Comment alors promouvoir le vivre-ensemble entre humains et carnivores? Il faut d’abord comprendre ce qui motive la résistance, l’opposition ou, au contraire, le soutien des communautés concernées envers un programme de conservation ou de gestion des grands carnivores. Jusqu’à présent, la plupart des études se sont focalisées sur l’impact de la perte d’animaux d’élevage (vache, mouton, chèvres) due à la prédation par les carnivores sauvages. De manière générale, ces études ont montré que plus les pertes (qu’elles soient réelles ou ressenties !) de bétail étaient grandes, plus les éleveurs étaient favorables à des stratégies de gestion dites « invasives » visant à réduire la densité de carnivores dans leur localité, telles que l’abattage ou la translocation (c’est-à-dire le transfert des carnivores dans une autre localité).
D’autres études plus récentes, alliant écologie et sciences humaines, se sont intéressées au rôle des facteurs psychologiques, cognitifs et culturels. Les résultats ont montré que les émotions (positives ou négatives) ressenties envers les carnivores, mais aussi l’importance culturelle que ces espèces représentent (ou pas !) façonnent le degré d’acceptation par les éleveurs envers des approches de gestions plus ou moins invasives pour les prédateurs.
Tous ces résultats sont intéressants mais difficilement applicables puisqu’en examinant les facteurs séparément, ces études ne nous permettent pas de comparer leur influence respective.
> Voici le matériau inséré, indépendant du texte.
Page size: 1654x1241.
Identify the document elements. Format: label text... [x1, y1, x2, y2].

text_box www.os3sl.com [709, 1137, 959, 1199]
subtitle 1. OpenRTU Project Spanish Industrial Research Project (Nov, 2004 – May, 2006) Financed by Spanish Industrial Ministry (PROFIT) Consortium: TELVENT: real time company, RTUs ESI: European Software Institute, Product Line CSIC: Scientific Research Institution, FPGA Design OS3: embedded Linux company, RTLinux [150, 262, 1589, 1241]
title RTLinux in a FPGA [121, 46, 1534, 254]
Difficile donc d’identifier le facteur ayant le plus grand impact et sur lequel focaliser les efforts des actions de gestion et de communication auprès des communautés locales.
Examiner simultanément les facteurs économiques, émotionnels et culturels. Nous avons procédé à une enquête auprès de 100 membres (hommes et femmes) de la communauté Massai habitant dans l’Aire de Conservation du Ngorongoro. A chaque participant, nous avons demandé d’évaluer sur une échelle de 1 à 7 le degré de joie, de dégoût et de peur ainsi que l’importance culturelle associés à trois espèces de carnivores abondantes dans la région : la hyène tachetée, le lion et le léopard. On leur a également demandé d’estimer le nombre de vaches, chèvres, moutons et ânes tués par chacune des espèces de carnivores ainsi que le nombre de bêtes mortes à cause des maladies ou de la sécheresse, au cours des trois dernières années. Enfin, nous leur avons demandé d’évaluer leur degré d’adhésion à trois types de stratégies de gestion pour chacun des carnivores : la non-intervention, la translocation et l’abattage.

Les émotions positives favorisent le désir de protection de la faune. Nos résultats mettent en avant que les émotions (surtout la joie) et l’importance culturelle sont des prédicteurs très puissants de l’acceptation des stratégies de gestion ; bien plus puissants que la déprédation du bétail. Nos résultats indiquent aussi que plus les participants associaient un carnivore à la joie, plus ils adhéraient à la stratégie de non-intervention et moins ils adhéraient aux stratégies invasives de relocalisation et d’abattage. Dans l’ensemble, les Massais habitant dans l’Aire de Conservation semblent percevoir chacun des carnivores positivement, même si les lions (ayant une place centrale dans les traditions Massais) bénéficient d’une plus-value par rapport aux hyènes tachetées (associées à la sorcellerie et au monde des morts).
Implications de l’étude:
Notre étude démontre que les facteurs émotionnels et culturels sont essentiels et doivent être pris en compte en priorité lors de projets de gestion des carnivores impliquant les communautés Massais. Quant à la prédation, ce serait une erreur de conclure qu’elle n’a pas d’importance. Son impact est probablement juste indirect ; les expériences négatives associées à la perte d’animaux d’élevage pouvant influencer les émotions négatives perçues à l’encontre des prédateurs. Reste à élucider comment les différents facteurs socio-culturels et écologiques interagissent les uns avec les autres et à mettre en place des mesures pour réduire les expériences et émotions négatives associées à la faune sauvage.
Publication originale
Dheer A, Davidian E, Jacobs MH, Ndorosa J, Straka TM, Höner OP (2021) Emotions and cultural importance predict the acceptance of large carnivore management strategies by Maasai pastoralists. Frontiers in Conservation Science 23,1-13.